Anyway, I gave the benefit of the doubt for the book since this could be sour grapes. There were numerous red flags though.
- Unspecific, overly glowing reviews that didn’t appear to be from someone who read the book. Made no mention of scenes, characters, plot, etc. Whenever reviews hold up to the Forer effect, I am immediately suspicious.
- A shift in the book from sci-fi to LitRPG, along with a tonal/authorial shift when this occurs. This is generally a sign that a different book was being written and got changed later. This is particularly true because the introduction scene explains the plot twist, which is a bizarre choice.
- A bunch of other books in different genres that were released quickly. He currently has fifteen books and only two years of writing experience. Even some of the most prolific authors like Steven King, James Patterson, and Simon R. Green don’t publish at this rate. This is a sign of shovelware.

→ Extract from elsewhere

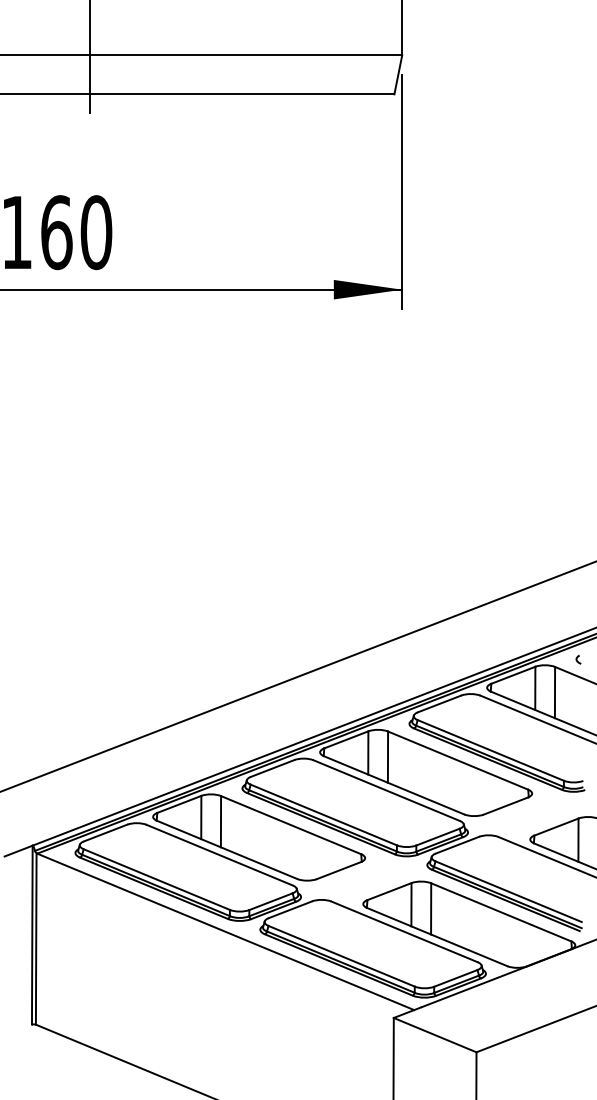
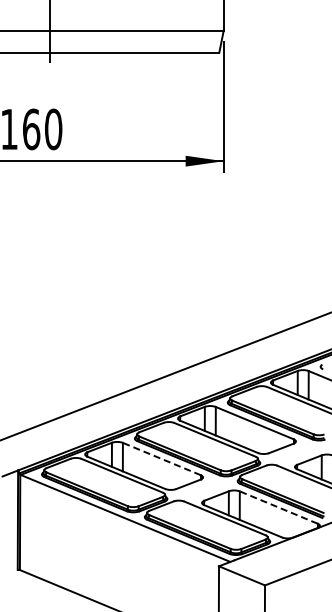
line: (290, 824) -> (161, 458), solid -> dashed
line: (500, 912) -> (278, 507), solid -> dashed

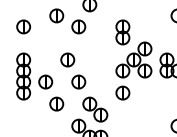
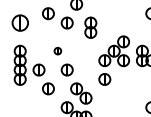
part: (22, 26) -> (19, 22), size x1.4
part: (122, 32) -> (90, 27), moved
part: (67, 59) -> (57, 50), size x0.6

- Recent entry into the LitRPG forum. His first post is September 2016, dealing with his book on Royal Road.
The book reminded me of stories I’ve read from college students that were written in a single day on a redbull filled rampage.
So, here’s the responses.
Responses: On Suspicious Reviews
The reviews on your books match fake reviews I’ve seen before.
This person above also wrote some fake reviews for LitRPGs.
The one thing that might be a correlation is people from RRL coming over and reviewing it… the more I think about it the more that would make sense. I’ve got a nice following there from putting out my books ahead of time so that more people would be able to access them (and to find out if people enjoyed the story).haha yeah I don’t think I’m going to be pulling dr freeze out to review my books
On The Tonal/Authorial Shift in The Trapped Mind Project.
I didn’t mean for Emerilia to become a book at first I was using it to take a break after writing the harmony war series (rather dark, deals with ptsd, realistic violence, death and such) I sent it to one of my betas he liked it and I gave it a shot its slow due to not only Dave learning the world, but me as well (reason 2)…Harmony War and Emerilia are very different in a lot of ways, mainly the characters their dispositions, also the matter is much darker in Harmony. Also the tech in harmony is all factually based, Emerilia, much more hand wavium. People wanted the sword and sorcery, scifi was the cool medium I could use to bring that into reality
On Rapid Publishing.
As for the production rate and process I write 6k words a day, then goes to my proofing team, then onto rrl then I listen to comments note down what people have said in what chapters, spelling or things that don’t make sense, I chabge immediately. Once the book has been up for a while and comments are in I copy it back, add in scenes I’ve thought of to solve people’s questions, then send it to proofers again so that the plot makes sense, finally to my editor, she finishes it up and then I can put it on Amazon…
I’m not going to say that I’m the best author out there, I’m not and I am trying to work to get better at my craft. Are my first books bad… yeah but I’ve been working to clear up the issues I’ve had, which is why I was interested in your criticisms but wanted to let you know of the story behind it Everyone has their opinions, I’m just trying to inform you of my position
On the recent entry into the LitRPG forums.
Well I actually was in LitRPG groups since… I think October of last year when I read Awaken, then The Land, Delvers, went to RRL and through all of that. Emerilia was afan fic of a few things (Oblivion, Skyrim, Stargate, D&D)
My impression of his book hasn’t changed any, even if I like him more than I did initially. If he wants to be a good author, it requires taking time, throwing away entire sections and rewriting them, plotting and outlining, and spending a lot of time writing and rewriting. Otherwise, he’ll be a genre writer. Not that it isn’t lucrative.
Not that this isn’t lucrative.
(*) This is why torrenting is still popular in many countries, because streaming is not possible with their internet connection speeds.